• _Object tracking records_
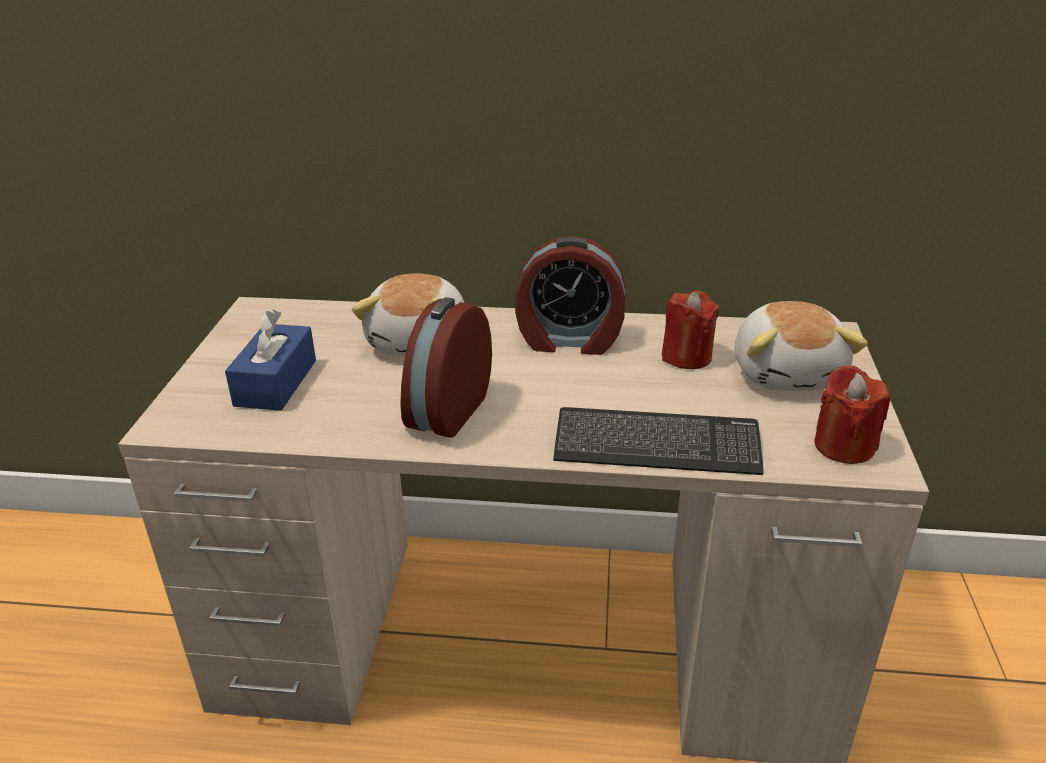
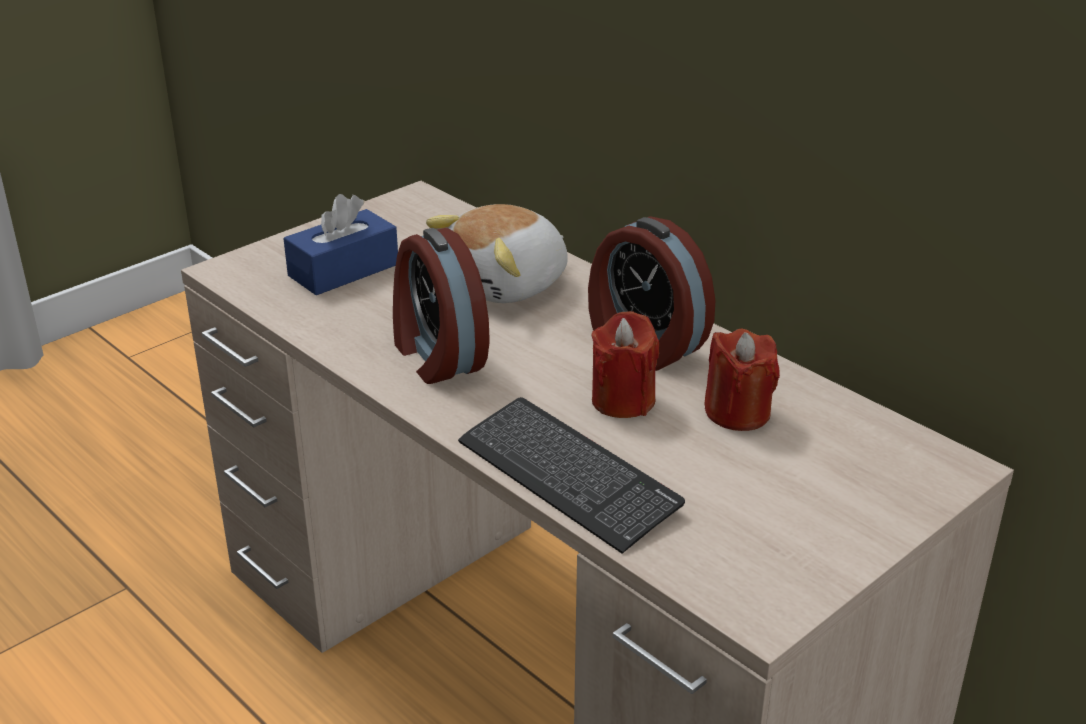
camera: 40 degrees right, 0 degrees up
(446, 411) = (436, 356): alarm clock -> alarm clock turned 90 degrees counterclockwise
(788, 373) = (822, 480): plush toy -> none
(844, 446) = (752, 575): red candle -> red candle (623, 400)

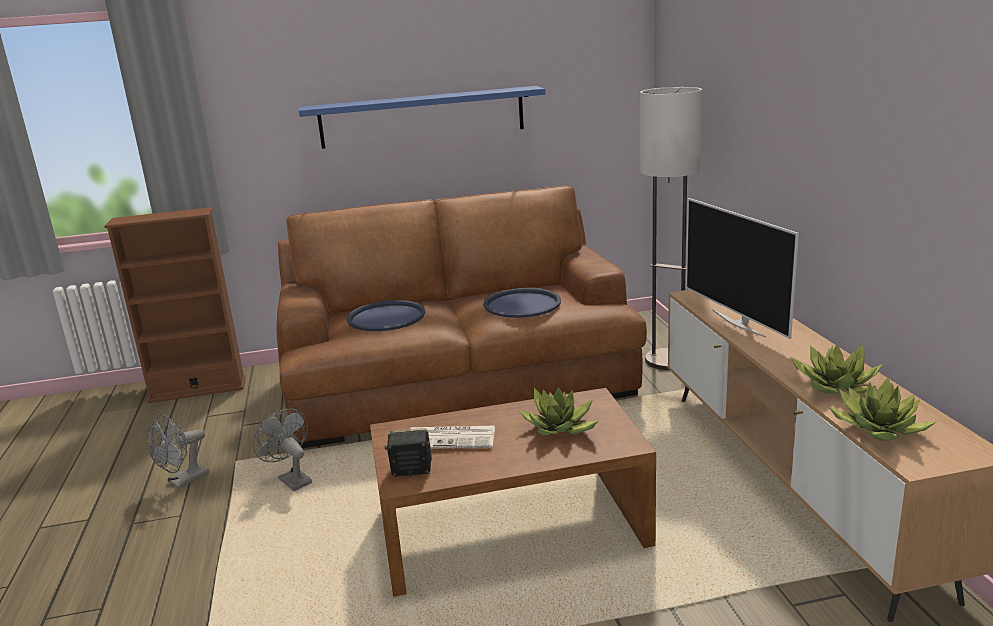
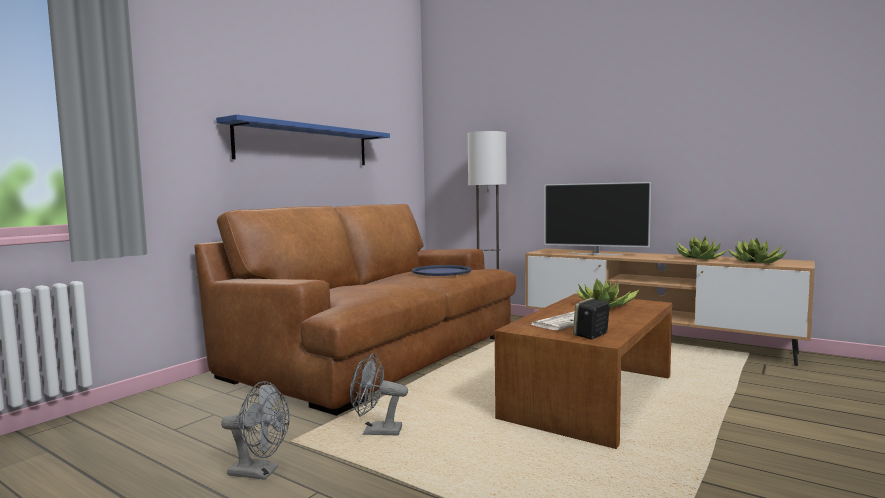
camera: 45 degrees left, 15 degrees down
(183, 481) = (260, 472): grey fan -> grey fan turned 75 degrees counterclockwise
(198, 389) = (112, 418): brown bookcase -> none
(386, 317) = (361, 287): blue tray -> none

• _Required work_
Omit the pictures, then output every record exactly as given.

• _Written answer_
camera: 40 degrees right, 0 degrees up
(446, 411) = (436, 356): alarm clock -> alarm clock turned 90 degrees counterclockwise
(788, 373) = (822, 480): plush toy -> none
(844, 446) = (752, 575): red candle -> red candle (623, 400)

camera: 45 degrees left, 15 degrees down
(183, 481) = (260, 472): grey fan -> grey fan turned 75 degrees counterclockwise
(198, 389) = (112, 418): brown bookcase -> none
(386, 317) = (361, 287): blue tray -> none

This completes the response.